Records from a collection
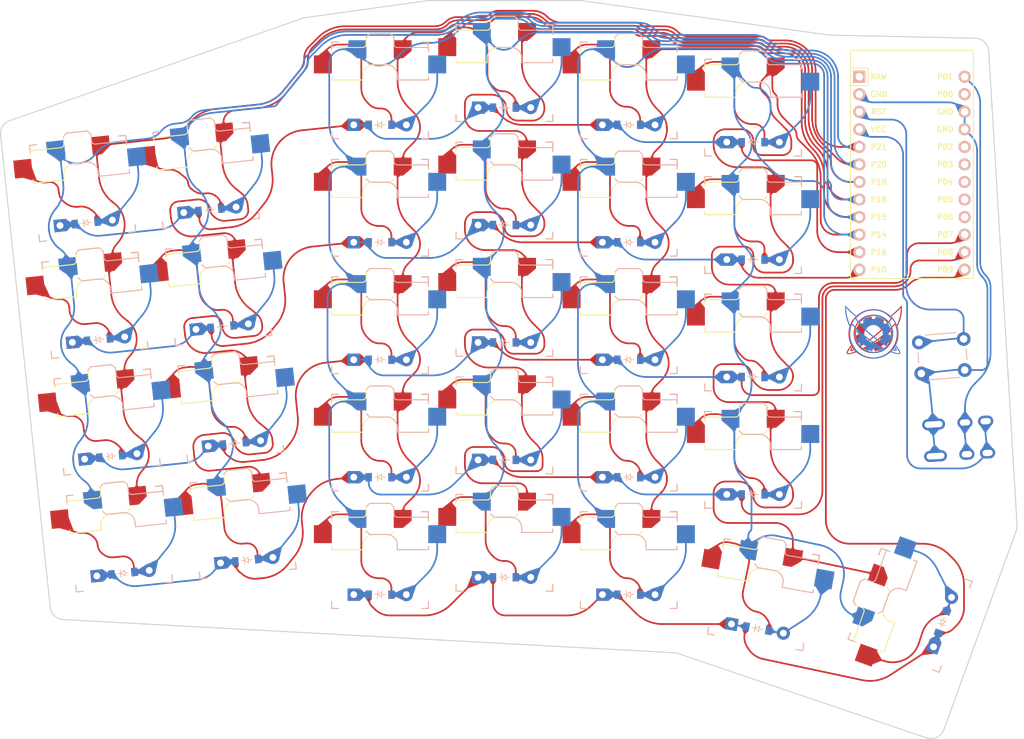
<source format=kicad_pcb>
(kicad_pcb
	(version 20241229)
	(generator "pcbnew")
	(generator_version "9.0")
	(general
		(thickness 1.6)
		(legacy_teardrops no)
	)
	(paper "A3")
	(title_block
		(title "greeny")
		(rev "1")
		(company "jsanr")
	)
	(layers
		(0 "F.Cu" signal)
		(2 "B.Cu" signal)
		(9 "F.Adhes" user "F.Adhesive")
		(11 "B.Adhes" user "B.Adhesive")
		(13 "F.Paste" user)
		(15 "B.Paste" user)
		(5 "F.SilkS" user "F.Silkscreen")
		(7 "B.SilkS" user "B.Silkscreen")
		(1 "F.Mask" user)
		(3 "B.Mask" user)
		(17 "Dwgs.User" user "User.Drawings")
		(19 "Cmts.User" user "User.Comments")
		(21 "Eco1.User" user "User.Eco1")
		(23 "Eco2.User" user "User.Eco2")
		(25 "Edge.Cuts" user)
		(27 "Margin" user)
		(31 "F.CrtYd" user "F.Courtyard")
		(29 "B.CrtYd" user "B.Courtyard")
		(35 "F.Fab" user)
		(33 "B.Fab" user)
	)
	(setup
		(pad_to_mask_clearance 0.05)
		(allow_soldermask_bridges_in_footprints no)
		(tenting front back)
		(pcbplotparams
			(layerselection 0x00000000_00000000_55555555_5755f5ff)
			(plot_on_all_layers_selection 0x00000000_00000000_00000000_00000000)
			(disableapertmacros no)
			(usegerberextensions no)
			(usegerberattributes yes)
			(usegerberadvancedattributes yes)
			(creategerberjobfile yes)
			(dashed_line_dash_ratio 12.000000)
			(dashed_line_gap_ratio 3.000000)
			(svgprecision 4)
			(plotframeref no)
			(mode 1)
			(useauxorigin no)
			(hpglpennumber 1)
			(hpglpenspeed 20)
			(hpglpendiameter 15.000000)
			(pdf_front_fp_property_popups yes)
			(pdf_back_fp_property_popups yes)
			(pdf_metadata yes)
			(pdf_single_document no)
			(dxfpolygonmode yes)
			(dxfimperialunits yes)
			(dxfusepcbnewfont yes)
			(psnegative no)
			(psa4output no)
			(plot_black_and_white yes)
			(sketchpadsonfab no)
			(plotpadnumbers no)
			(hidednponfab no)
			(sketchdnponfab yes)
			(crossoutdnponfab yes)
			(subtractmaskfromsilk no)
			(outputformat 1)
			(mirror no)
			(drillshape 0)
			(scaleselection 1)
			(outputdirectory "./greeny_gerbers")
		)
	)
	(net 0 "")
	(net 1 "P21")
	(net 2 "outer_bottom")
	(net 3 "outer_home")
	(net 4 "outer_top")
	(net 5 "outer_numbers")
	(net 6 "P20")
	(net 7 "pinky_bottom")
	(net 8 "pinky_home")
	(net 9 "pinky_top")
	(net 10 "pinky_numbers")
	(net 11 "P19")
	(net 12 "ring_mod")
	(net 13 "ring_bottom")
	(net 14 "ring_home")
	(net 15 "ring_top")
	(net 16 "ring_numbers")
	(net 17 "P18")
	(net 18 "middle_mod")
	(net 19 "middle_bottom")
	(net 20 "middle_home")
	(net 21 "middle_top")
	(net 22 "middle_numbers")
	(net 23 "P15")
	(net 24 "index_mod")
	(net 25 "index_bottom")
	(net 26 "index_home")
	(net 27 "index_top")
	(net 28 "index_numbers")
	(net 29 "P14")
	(net 30 "inner_bottom")
	(net 31 "inner_home")
	(net 32 "inner_top")
	(net 33 "inner_numbers")
	(net 34 "layer_cluster")
	(net 35 "space_cluster")
	(net 36 "P8")
	(net 37 "P7")
	(net 38 "P10")
	(net 39 "P16")
	(net 40 "P9")
	(net 41 "RAW")
	(net 42 "GND")
	(net 43 "RST")
	(net 44 "VCC")
	(net 45 "P1")
	(net 46 "P0")
	(net 47 "P2")
	(net 48 "P3")
	(net 49 "P4")
	(net 50 "P5")
	(net 51 "P6")
	(footprint "PG1350" (layer "F.Cu") (at 189.452126 78.017104))
	(footprint "ComboDiode" (layer "F.Cu") (at 153.452125 112.017103))
	(footprint "ceoloide:mounting_hole_npth" (layer "F.Cu") (at 207.452126 135.817105))
	(footprint "PG1350" (layer "F.Cu") (at 153.452129 107.0171))
	(footprint "PG1350" (layer "F.Cu") (at 95.947225 123.537033 6))
	(footprint "ComboDiode" (layer "F.Cu") (at 171.452126 131.517104))
	(footprint "ceoloide:mounting_hole_npth" (layer "F.Cu") (at 162.452125 148.667101))
	(footprint "ComboDiode" (layer "F.Cu") (at 171.452128 148.517103))
	(footprint "PG1350" (layer "F.Cu") (at 135.45213 75.517105))
	(footprint "PG1350" (layer "F.Cu") (at 110.294657 87.84178 6))
	(footprint "PG1350" (layer "F.Cu") (at 212.181787 150.789447 70))
	(footprint "PG1350" (layer "F.Cu") (at 189.452128 129.0171))
	(footprint "footprints:sglogo" (layer "F.Cu") (at 207 110.5))
	(footprint "ceoloide:mounting_hole_npth" (layer "F.Cu") (at 107.208008 144.575215 6))
	(footprint "ComboDiode" (layer "F.Cu") (at 153.452126 95.017103))
	(footprint "ComboDiode"
		(layer "F.Cu")
		(uuid "36e2b53b-326f-4f5b-98a6-362bc3e52c70")
		(at 94.692888 111.602771 6)
		(property "Reference" "D3"
			(at 0 0 6)
			(layer "F.SilkS")
			(hide yes)
			(uuid "e4b53f96-13b3-4eb6-87f5-d194cee6d15b")
			(effects
				(font
					(size 1.27 1.27)
					(thickness 0.15)
				)
			)
		)
		(property "Value" ""
			(at 0 0 6)
			(layer "F.SilkS")
			(hide yes)
			(uuid "097f0416-ca7a-404e-800d-ae7a73bdecc8")
			(effects
				(font
					(size 1.27 1.27)
					(thickness 0.15)
				)
			)
		)
		(property "Datasheet" ""
			(at 0 0 6)
			(layer "F.Fab")
			(hide yes)
			(uuid "f6b1f7e5-5c74-484d-9bfd-503d2a693988")
			(effects
				(font
					(size 1.27 1.27)
					(thickness 0.15)
				)
			)
		)
		(property "Description" ""
			(at 0 0 6)
			(layer "F.Fab")
			(hide yes)
			(uuid "6c5189b4-1e29-4db0-a492-a2de03142541")
			(effects
				(font
					(size 1.27 1.27)
					(thickness 0.15)
				)
			)
		)
		(attr through_hole)
		(fp_line
			(start -0.75 0)
			(end -0.35 0)
			(stroke
				(width 0.1)
				(type solid)
			)
			(layer "F.SilkS")
			(uuid "9d50d3d2-aa42-4296-a377-b3e41b9cdf9d")
		)
		(fp_line
			(start -0.35 0)
			(end -0.35 -0.55)
			(stroke
				(width 0.1)
				(type solid)
			)
			(layer "F.SilkS")
			(uuid "874f36de-ef61-4cfd-b0ed-ebdffded7bf3")
		)
		(fp_line
			(start -0.35 0)
			(end -0.35 0.55)
			(stroke
				(width 0.1)
				(type solid)
			)
			(layer "F.SilkS")
			(uuid "24b8bc30-ff14-4dcb-9ce9-f6a3b8fb7ea0")
		)
		(fp_line
			(start -0.35 0)
			(end 0.25 -0.4)
			(stroke
				(width 0.1)
				(type solid)
			)
			(layer "F.SilkS")
			(uuid "07c30525-2aec-4abf-af1d-c85f6323c367")
		)
		(fp_line
			(start 0.25 -0.4)
			(end 0.25 0.4)
			(stroke
				(width 0.1)
				(type solid)
			)
			(layer "F.SilkS")
			(uuid "750dae8c-bf4d-48eb-a172-272dd8ed0661")
		)
		(fp_line
			(start 0.25 0)
			(end 0.75 0)
			(stroke
				(width 0.1)
				(type solid)
			)
			(layer "F.SilkS")
			(uuid 
... [1263121 chars truncated]
</source>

■ **Goal of the exercise**: From the line containing "(start 0.25 0)" through the last line of the entries above, print each line exactly as it stands.

■ **Exercise solution**:
			(start 0.25 0)
			(end 0.75 0)
			(stroke
				(width 0.1)
				(type solid)
			)
			(layer "F.SilkS")
			(uuid 
... [1263121 chars truncated]
</source>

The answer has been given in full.